Двенадцатое июля. Сегодня он впервые после того происшествия пришел к Миранде. Открыв калитку, он произнес:
-- Привет, как жизнь?
Затем сел на лавочку и некоторое время просто смотрел -- то на нее, то на окружающие ее цветы.
Глен любил ее. И она его любила. В прошлый раз он так и не успел перед ней извиниться. В прошлый раз они даже не попрощались. Он пришел именно извиниться. Просто попросить прощения. Возможно, его не получить, но просто рассчитаться со своей совестью. До того, что произошло, -- и произошло между ними, -- Глен и Миранда были вместе уже больше семи лет и были бы вместе дальше, не произойди того, что произошло. Он не знал, относится ли она к этому хотя бы так же, как относится он. Он был уверен, что хочет, чтобы она просто была счастлива или, по крайней мере, чтобы ей было тепло, спокойно и хорошо. Наверное, все люди желают того же тем, кого они действительно любят.

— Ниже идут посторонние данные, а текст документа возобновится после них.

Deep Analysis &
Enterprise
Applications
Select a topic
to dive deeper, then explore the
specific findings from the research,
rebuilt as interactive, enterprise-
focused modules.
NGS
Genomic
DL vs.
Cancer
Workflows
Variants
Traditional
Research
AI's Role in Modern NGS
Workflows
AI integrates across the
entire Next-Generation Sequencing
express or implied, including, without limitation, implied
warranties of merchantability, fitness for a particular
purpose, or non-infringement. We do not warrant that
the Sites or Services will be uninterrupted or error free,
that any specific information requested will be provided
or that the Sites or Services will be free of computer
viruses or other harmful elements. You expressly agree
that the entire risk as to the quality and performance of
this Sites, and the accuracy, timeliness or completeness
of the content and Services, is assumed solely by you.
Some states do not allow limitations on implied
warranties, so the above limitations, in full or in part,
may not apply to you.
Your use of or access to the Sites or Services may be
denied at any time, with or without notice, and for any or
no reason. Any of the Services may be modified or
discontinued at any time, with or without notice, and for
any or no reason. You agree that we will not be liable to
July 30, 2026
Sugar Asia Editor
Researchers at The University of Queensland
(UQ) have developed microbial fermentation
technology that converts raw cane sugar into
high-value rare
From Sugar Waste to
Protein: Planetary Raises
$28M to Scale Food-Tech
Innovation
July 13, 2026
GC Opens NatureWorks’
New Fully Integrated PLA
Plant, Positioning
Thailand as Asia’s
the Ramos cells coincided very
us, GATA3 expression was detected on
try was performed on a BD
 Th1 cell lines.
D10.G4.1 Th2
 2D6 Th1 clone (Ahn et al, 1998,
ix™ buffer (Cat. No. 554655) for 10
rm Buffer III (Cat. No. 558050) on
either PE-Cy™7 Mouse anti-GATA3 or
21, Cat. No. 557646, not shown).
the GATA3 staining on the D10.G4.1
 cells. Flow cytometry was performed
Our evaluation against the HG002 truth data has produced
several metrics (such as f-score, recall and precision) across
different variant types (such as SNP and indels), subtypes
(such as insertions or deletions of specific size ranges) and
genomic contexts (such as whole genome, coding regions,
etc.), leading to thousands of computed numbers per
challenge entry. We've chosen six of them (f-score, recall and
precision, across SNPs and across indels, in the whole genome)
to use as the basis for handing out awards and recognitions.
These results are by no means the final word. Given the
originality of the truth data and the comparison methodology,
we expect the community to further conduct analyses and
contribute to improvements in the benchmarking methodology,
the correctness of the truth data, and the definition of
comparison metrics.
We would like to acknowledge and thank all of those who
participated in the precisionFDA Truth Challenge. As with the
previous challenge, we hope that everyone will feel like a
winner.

Глен так пока и не разобрался, пришел ли он за прощением именно из-за случившегося или же просто потому, что любил и хотел сохранить в себе это чувство любви, -- полноценной, чистой и правильной любви, какой он ее ощущал последние пять лет. Возможно, именно сейчас, сидя перед ней, он и пытался разобраться. Разобраться в себе, в своих чувствах. А может, он просто вспоминал. Вспоминал годы, проведенные с ней. Вспоминал дни, часы и минуты, когда они были вместе.
А она смотрела на него черно-белыми глазами, будто за все прощала. Или же ей просто было безразлично. А может, она смотрела куда-то сквозь него. На фоне ярких цветов эти черно-белые глаза, обычно такие теплые, светлые, цветные, вдруг казались сухими -- не холодными, но почти равнодушными. Как будто они каждому маленькому кусочку мира, и Глену в том числе, отдают почти такой же незначительный кусочек души когда-то столь любимого всеми человека.
-- Как ты тут одна? -- вдруг заговорил Глен. Ему стало страшно от нависшей тишины. -- Мне очень без тебя нелегко. Наверное, когда-нибудь я справлюсь. Сын тоже грустит. Иногда забывает, отвлекаясь, но потом видно, как снова на него накатило. Мне очень его жалко. Я часто плачу.
Он посидел и подумал еще. Возможно, он ждал ответа.
-- Мне -- и ему -- было бы очень... Мы были бы счастливы, если бы ты вернулась! Мы были бы самыми счастливыми людьми на земле! Во всей вселенной!.. Но почему?!.. Почему так?!.. -- в уголке его глаза показалась слезинка. -- Ты уверена, что я заслуживаю именно такого? Что мы заслуживаем? Это не кажется тебе несправедливым по отношению ко всем нам?!
Напряжение в его горле росло с каждым словом, и вот он не выдержал и зарыдал. Он положил голову себе на колени и долго сотрясался плачем.
Он действительно сильно страдал. И, возможно, потому долго не мог успокоиться. Он плакал и плакал, и плакал, и плакал... Плакал до тех пор, пока в нем практически уже не осталось слез. Он устал.
-- Ты ведь вернешься, да?
Он не знал, чего боялся больше -- того, что не услышит ответа, или того, что услышит.
И долго смотрел на черно-белые глаза. Бесцветные губы. Бледные щеки.
-- Ты ведь вернешься, да?!
Вернешься к кому?.. К чему?.. Зачем?.. Этих вопросов Глен себе не задавал. Скорее всего, ответы для него были очевидными. А может, ответы не имели для него никакого значения. Или же их просто не существовало.
-- Ты этого хочешь?
-- Да.
-- Ради тебя я это сделаю. А пока -- успокойся и иди домой. Сын скучает.
Он еще немного посидел, посмотрел в любимые глаза, пытаясь вновь, как когда-то давно, утонуть в них.
И вот он, наконец, встал, оттряхнул пиджак и выпрямил спину. Последний раз на нее посмотрев, он смахнул слой пыли с верхней грани памятника и поправил лежащие у его подножия цветы. Он хотел оставить ее в порядке и уюте.
-- Прощай. Приходи...
Он вышел за скромную ограду, прикрыв за собой калитку. И не оборачиваясь, запинающейся походкой побрел прочь. И с блеклой фотографии ему вслед смотрели любимые черно-белые глаза. Шептали любимые бесцветные губы. И любимые бледные щеки вспоминали его поцелуи.